The Mexican state gained legitimacy in the 1920s and struggled to achieve ideological resolution in several social and political conflicts till the end of the decade; the state moved toward authoritarianism in the 1930s and embraced ultraconservatism after 1940. During these decades, official policy vacillated between intensity of cultural production and disregard. At this historical juncture, the Mexican muralists developed a revolutionary style, the impetus for which was a substantial public initiative by the minister of public education, José Vasconcelos, to decorate the walls of public buildings, former Jesuit churches, and convents. According to the Vasconcelan scheme, murals designed to consolidate the signs of localism (Hispanoamerican culture as the product of a unique people's response to a unique environment) would not only educate an illiterate workforce about Mexican popular identity but also usher the nation into a new era of identity politics.

The earliest of the muralists' commissions combined elements of European formalism (perspective, allegory, and symbolism) with pre-Columbian signs and symbols in “portraits” of the “real” Mexico. Subsequent murals demonstrate their hallmark social realist aesthetic, which draws on the abstraction of Modernism (expressionism, cubism, and futurism) to monumentalize the struggle of the worker as well as pay homage to the muralists' communist sensibility and burgeoning Marxism. The reception of their murals was mixed, the public at first wary of the controversial yoking of traditional Mexican images with the avantgarde. Further, the early works were viewed with skepticism because they were diametrically opposed to the familiar iconography of high-brow art as represented in European landscape, portrait, and genre paintings.

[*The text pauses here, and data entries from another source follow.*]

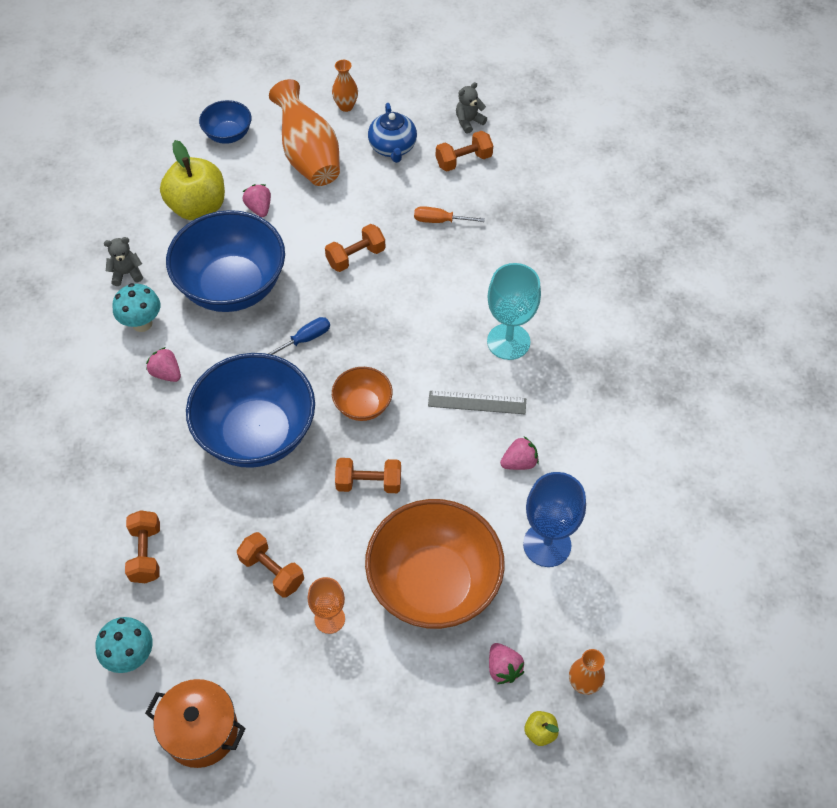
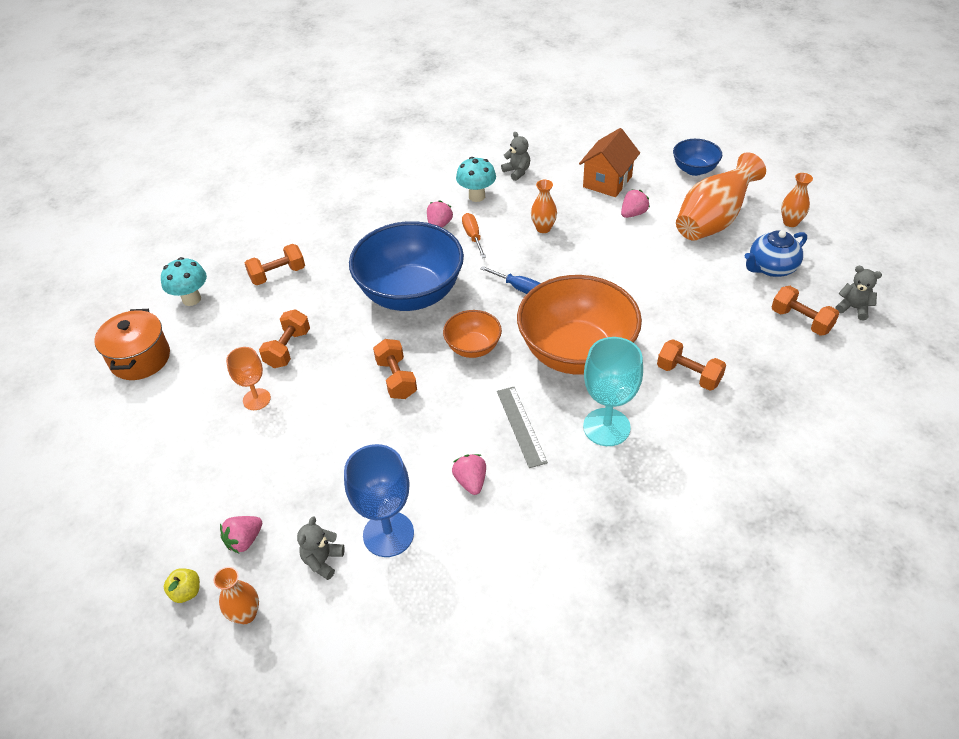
camera: 70 degrees right, 10 degrees down
yellow apple [160,140,225,220] -> orange house [579,128,640,197]
blue bowl [166,210,285,312] -> orange vase [531,180,557,233]
orange dumbbell [325,224,385,272] -> orange dumbbell moved to [657,339,726,391]
orange bowl [365,499,505,629] -> orange bowl moved to [517,275,642,375]
orange screwdriver [414,206,485,223] -> orange screwdriver moved to [462,213,486,258]
pink strawberry [500,436,539,470] -> pink strawberry turned 150 degrees counterclockwise [452,454,486,495]
none -> grey teddy bear [297,516,345,580]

Nevertheless, international acclaim and important public commissions in the United States followed. New Deal politics and welfare capitalism provided the conceptual framework for the muralists' important New York, Detroit, and San Francisco commissions of the 1930s. Of Rivera's U.S. commission, the Detroit Industry murals (1932–1933) are widely regarded as his most powerful amalgam of allegory and realism; 27 panels portray the relationship between humanity and mechanization. American patrons were infuriated by Rivera's veneration of Marxist iconography; in fact, Rockefeller ordered Rivera's Radio City mural in New York destroyed because of its communist symbols.